Tool	Best at	DuckDB difference
SQLite	App storage	DuckDB is analytical
Postgres	Transactions + analytics	DuckDB is faster for scans, simpler to embed
Pandas	In-memory analysis	DuckDB scales better + SQL
Spark	Distributed big data	DuckDB is single-node but simpler & often faster locally
BigQuery	Cloud analytics	DuckDB is local, offline, cheap (free)

Typical use cases¶

DuckDB shines when you:

Do data analysis in Python/R
Work with Parquet files
Need SQL over DataFrames
Want reproducible, local analytics
Don’t want to run a database server

Examples:

Feature engineering for ML
Exploratory data analysis
Replacing slow pandas groupbys
Local analytics before pushing to a warehouse

Limitations¶

DuckDB is not:

A transactional database
Multi-user concurrent server
Meant for high-write workloads

Rule of thumb:

If you’d normally reach for Spark, BigQuery, or heavy pandas, reach for DuckDB If you need users, writes, and locks, consider Postgres

Installing DuckDB¶

If you’re using Python without conda, install with pip:

pip install duckdb

If you’re using a conda environment, install with:

conda install python-duckdb -c conda-forge

Using DuckDB¶

Using DuckDB is as simple as importing the library and running SQL queries. Here’s a quick example:

import duckdb

duckdb.sql("SELECT 1").show()

┌───────┐
│   1   │
│ int32 │
├───────┤
│     1 │
└───────┘

Reading data with DuckDB¶

DuckDB can read data from multiple sources, including Parquet files, CSVs, and even directly from Pandas DataFrames. You can query these data sources using SQL syntax, making it easy to perform complex analyses without needing to load everything into memory first.
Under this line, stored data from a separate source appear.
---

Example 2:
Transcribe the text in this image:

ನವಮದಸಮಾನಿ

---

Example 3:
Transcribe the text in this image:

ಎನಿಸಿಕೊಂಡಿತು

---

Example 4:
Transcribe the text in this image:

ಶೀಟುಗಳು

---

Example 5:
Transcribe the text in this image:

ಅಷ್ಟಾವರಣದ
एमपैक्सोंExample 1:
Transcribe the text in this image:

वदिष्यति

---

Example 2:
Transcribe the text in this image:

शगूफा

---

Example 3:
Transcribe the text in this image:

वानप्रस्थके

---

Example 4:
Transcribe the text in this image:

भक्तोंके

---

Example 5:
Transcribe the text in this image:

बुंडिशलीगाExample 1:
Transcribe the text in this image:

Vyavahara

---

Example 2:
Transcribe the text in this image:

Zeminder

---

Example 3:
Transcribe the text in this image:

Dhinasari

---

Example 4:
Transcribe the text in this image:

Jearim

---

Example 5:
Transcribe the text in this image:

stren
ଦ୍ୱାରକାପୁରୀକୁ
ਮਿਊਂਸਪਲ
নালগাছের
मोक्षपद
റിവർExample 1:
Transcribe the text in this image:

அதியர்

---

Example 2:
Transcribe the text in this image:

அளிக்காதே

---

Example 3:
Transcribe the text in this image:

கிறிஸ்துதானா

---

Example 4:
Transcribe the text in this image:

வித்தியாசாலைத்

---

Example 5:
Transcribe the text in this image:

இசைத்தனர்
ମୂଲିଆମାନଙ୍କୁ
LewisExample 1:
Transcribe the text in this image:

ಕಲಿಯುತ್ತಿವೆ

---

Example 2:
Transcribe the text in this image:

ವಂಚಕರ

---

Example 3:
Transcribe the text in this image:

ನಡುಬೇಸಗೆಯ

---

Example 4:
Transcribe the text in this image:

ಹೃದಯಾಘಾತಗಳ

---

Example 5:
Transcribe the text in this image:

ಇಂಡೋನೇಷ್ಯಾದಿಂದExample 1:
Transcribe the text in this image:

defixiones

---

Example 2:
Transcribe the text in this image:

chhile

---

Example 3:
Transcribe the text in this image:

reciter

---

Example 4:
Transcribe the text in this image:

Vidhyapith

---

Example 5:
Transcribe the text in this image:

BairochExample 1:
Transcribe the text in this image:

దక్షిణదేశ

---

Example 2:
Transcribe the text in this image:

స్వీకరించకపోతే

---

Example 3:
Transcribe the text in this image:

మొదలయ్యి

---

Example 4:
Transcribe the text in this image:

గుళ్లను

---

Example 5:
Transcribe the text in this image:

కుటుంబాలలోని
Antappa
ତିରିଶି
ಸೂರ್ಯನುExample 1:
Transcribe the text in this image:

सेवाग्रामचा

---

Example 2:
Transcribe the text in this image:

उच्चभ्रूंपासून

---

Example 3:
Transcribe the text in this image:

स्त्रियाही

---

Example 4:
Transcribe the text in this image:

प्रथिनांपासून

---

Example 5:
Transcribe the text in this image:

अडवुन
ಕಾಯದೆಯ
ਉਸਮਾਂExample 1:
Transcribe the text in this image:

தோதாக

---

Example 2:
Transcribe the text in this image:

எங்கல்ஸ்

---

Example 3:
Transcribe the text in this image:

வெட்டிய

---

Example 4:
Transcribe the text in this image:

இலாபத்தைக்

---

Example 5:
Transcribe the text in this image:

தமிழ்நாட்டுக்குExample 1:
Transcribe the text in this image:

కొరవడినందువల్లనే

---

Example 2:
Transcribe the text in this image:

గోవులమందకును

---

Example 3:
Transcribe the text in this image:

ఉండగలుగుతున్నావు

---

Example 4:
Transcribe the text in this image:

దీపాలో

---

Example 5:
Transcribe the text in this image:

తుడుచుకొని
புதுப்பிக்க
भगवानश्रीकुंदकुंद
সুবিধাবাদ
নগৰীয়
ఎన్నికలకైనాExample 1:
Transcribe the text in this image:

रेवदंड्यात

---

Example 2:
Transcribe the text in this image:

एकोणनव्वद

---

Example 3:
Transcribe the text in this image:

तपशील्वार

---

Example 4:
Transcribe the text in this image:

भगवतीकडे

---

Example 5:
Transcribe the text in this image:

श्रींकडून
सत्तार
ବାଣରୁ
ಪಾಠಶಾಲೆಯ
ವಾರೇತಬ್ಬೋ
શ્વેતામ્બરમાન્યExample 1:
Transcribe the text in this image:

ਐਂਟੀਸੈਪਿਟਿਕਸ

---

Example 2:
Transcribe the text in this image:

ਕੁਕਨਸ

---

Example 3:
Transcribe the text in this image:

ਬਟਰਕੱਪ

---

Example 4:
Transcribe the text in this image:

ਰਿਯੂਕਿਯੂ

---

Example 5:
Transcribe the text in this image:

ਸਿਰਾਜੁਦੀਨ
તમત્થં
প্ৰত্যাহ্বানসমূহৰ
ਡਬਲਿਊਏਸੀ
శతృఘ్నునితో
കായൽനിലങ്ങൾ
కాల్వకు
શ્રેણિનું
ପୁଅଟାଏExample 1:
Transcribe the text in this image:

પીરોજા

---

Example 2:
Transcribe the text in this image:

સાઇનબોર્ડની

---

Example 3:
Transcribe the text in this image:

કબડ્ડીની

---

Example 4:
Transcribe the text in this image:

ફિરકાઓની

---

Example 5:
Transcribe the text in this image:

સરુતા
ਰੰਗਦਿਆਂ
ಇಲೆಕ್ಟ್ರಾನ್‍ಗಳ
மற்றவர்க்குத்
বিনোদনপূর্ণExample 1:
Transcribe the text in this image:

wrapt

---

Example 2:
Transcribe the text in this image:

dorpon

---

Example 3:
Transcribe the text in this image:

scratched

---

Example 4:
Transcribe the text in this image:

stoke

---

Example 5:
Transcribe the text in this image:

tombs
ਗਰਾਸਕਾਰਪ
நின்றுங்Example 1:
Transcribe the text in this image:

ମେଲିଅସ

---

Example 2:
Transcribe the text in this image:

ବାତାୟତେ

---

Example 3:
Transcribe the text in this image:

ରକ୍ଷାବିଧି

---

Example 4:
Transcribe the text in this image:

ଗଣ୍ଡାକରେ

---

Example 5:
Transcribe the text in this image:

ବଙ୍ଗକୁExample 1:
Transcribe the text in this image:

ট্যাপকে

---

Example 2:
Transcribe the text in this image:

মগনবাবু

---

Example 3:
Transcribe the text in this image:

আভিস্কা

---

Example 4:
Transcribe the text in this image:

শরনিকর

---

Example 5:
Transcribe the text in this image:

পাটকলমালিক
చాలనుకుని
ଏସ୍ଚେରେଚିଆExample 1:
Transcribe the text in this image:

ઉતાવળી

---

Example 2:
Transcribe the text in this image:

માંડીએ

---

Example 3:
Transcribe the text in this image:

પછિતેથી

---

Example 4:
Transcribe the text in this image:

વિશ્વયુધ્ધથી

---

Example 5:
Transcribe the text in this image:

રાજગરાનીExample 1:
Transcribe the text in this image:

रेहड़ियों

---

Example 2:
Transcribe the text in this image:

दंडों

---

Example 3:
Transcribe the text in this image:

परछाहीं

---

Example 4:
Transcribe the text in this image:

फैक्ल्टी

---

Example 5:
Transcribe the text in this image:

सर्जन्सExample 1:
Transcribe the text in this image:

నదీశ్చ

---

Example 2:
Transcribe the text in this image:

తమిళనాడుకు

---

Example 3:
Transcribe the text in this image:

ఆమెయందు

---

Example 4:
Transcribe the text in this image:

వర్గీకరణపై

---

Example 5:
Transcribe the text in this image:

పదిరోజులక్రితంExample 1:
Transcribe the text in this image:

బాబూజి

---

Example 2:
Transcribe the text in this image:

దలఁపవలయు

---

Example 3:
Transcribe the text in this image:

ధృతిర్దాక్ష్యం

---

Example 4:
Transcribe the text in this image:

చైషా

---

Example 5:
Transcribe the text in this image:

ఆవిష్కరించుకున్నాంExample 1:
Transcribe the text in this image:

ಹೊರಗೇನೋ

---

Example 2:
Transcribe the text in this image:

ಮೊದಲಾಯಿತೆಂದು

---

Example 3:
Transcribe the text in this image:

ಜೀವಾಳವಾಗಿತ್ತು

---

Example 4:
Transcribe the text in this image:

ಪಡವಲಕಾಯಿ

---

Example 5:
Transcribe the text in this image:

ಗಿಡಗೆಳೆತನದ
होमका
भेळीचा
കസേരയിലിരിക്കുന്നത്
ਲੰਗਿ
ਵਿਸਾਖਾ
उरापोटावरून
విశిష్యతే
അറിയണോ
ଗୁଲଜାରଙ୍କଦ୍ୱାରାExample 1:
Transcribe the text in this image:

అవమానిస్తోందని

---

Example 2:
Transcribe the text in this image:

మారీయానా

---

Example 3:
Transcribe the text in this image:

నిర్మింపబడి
From DuckDB Documentation:

import duckdb

duckdb.read_csv("example.csv")                # read a CSV file into a Relation
duckdb.read_parquet("example.parquet")        # read a Parquet file into a Relation
duckdb.read_json("example.json")              # read a JSON file into a Relation

duckdb.sql("SELECT * FROM 'example.csv'")     # directly query a CSV file
duckdb.sql("SELECT * FROM 'example.parquet'") # directly query a Parquet file
duckdb.sql("SELECT * FROM 'example.json'")    # directly query a JSON file

DuckDB can directly query Pandas DataFrames without needing to load them into memory first. This allows you to leverage the power of SQL for data manipulation while still working with familiar DataFrame structures.

import pandas as pd

pandas_df = pd.DataFrame({"name": ["John", "Jane"], "age": [30, 25]})
duckdb.sql("SELECT * FROM pandas_df")

┌─────────┬───────┐
│  name   │  age  │
│ varchar │ int64 │
├─────────┼───────┤
│ John    │    30 │
│ Jane    │    25 │
└─────────┴───────┘

Persistent Storage¶

You can create a connection to a persistent database using duckdb.connect(dbname), although DuckDB is often used for ad-hoc analysis without needing to manage a database file.

For our credit card transactions analysis, we’ll be using DuckDB to query Parquet files directly, so we won’t need to set up a persistent database.